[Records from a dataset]

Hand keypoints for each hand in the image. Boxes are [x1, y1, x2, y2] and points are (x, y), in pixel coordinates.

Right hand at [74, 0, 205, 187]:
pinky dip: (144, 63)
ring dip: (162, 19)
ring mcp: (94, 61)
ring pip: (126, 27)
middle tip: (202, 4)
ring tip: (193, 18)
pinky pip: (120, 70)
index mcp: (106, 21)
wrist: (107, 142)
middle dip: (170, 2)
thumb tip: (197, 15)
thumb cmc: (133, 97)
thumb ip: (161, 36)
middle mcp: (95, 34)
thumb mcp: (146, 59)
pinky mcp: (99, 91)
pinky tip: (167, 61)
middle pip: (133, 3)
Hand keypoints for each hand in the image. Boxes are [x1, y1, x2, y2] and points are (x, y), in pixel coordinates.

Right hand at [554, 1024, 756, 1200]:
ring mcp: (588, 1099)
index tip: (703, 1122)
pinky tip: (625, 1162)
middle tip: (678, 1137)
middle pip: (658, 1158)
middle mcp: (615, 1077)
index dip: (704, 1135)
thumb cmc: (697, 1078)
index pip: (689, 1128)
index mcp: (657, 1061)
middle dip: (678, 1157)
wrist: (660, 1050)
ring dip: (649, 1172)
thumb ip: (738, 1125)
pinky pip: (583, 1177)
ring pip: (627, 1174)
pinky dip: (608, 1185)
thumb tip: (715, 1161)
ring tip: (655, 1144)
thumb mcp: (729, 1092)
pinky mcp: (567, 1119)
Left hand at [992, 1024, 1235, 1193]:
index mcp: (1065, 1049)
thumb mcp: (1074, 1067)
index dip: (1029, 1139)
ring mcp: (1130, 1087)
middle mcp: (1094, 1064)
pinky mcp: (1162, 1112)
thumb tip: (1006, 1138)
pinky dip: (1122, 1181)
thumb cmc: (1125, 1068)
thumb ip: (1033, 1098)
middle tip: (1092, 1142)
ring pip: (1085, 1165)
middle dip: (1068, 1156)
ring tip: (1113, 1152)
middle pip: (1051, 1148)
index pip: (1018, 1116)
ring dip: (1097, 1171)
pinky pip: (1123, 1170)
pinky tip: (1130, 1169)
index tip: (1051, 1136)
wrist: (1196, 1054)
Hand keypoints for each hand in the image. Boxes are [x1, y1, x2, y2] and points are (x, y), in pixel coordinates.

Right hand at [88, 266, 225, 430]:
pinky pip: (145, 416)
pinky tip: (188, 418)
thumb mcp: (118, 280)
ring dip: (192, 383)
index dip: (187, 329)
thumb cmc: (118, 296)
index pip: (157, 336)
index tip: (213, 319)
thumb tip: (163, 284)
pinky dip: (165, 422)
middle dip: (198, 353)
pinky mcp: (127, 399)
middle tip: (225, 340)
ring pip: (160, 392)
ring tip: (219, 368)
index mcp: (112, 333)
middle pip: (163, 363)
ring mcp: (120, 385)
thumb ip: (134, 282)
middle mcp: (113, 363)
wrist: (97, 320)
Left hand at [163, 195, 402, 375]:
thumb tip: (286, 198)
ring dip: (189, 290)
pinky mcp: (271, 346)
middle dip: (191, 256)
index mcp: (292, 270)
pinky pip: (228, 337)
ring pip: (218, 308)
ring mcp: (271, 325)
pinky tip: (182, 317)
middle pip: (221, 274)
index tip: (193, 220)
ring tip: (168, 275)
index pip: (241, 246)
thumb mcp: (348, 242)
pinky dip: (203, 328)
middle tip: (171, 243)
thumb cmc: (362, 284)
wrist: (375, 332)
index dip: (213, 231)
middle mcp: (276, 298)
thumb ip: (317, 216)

◆ **YOUR ASSIGNMENT**: Set down only the line containing "pinky pip: (145, 416)" and the lines after it through the end, exactly as they appear above.

◆ **RESULT OF THE TASK**:
pinky pip: (145, 416)
pinky tip: (188, 418)
thumb mcp: (118, 280)
ring dip: (192, 383)
index dip: (187, 329)
thumb cmc: (118, 296)
index pip: (157, 336)
index tip: (213, 319)
thumb tip: (163, 284)
pinky dip: (165, 422)
middle dip: (198, 353)
pinky mcp: (127, 399)
middle tip: (225, 340)
ring pip: (160, 392)
ring tip: (219, 368)
index mcp: (112, 333)
middle pip: (163, 363)
ring mcp: (120, 385)
thumb ip: (134, 282)
middle mcp: (113, 363)
wrist: (97, 320)
Left hand at [163, 195, 402, 375]:
thumb tip: (286, 198)
ring dip: (189, 290)
pinky mcp: (271, 346)
middle dip: (191, 256)
index mcp: (292, 270)
pinky pip: (228, 337)
ring pip: (218, 308)
ring mcp: (271, 325)
pinky tip: (182, 317)
middle pip: (221, 274)
index tip: (193, 220)
ring tip: (168, 275)
index pip: (241, 246)
thumb mcp: (348, 242)
pinky dip: (203, 328)
middle tip: (171, 243)
thumb cmc: (362, 284)
wrist: (375, 332)
index dip: (213, 231)
middle mcp: (276, 298)
thumb ip: (317, 216)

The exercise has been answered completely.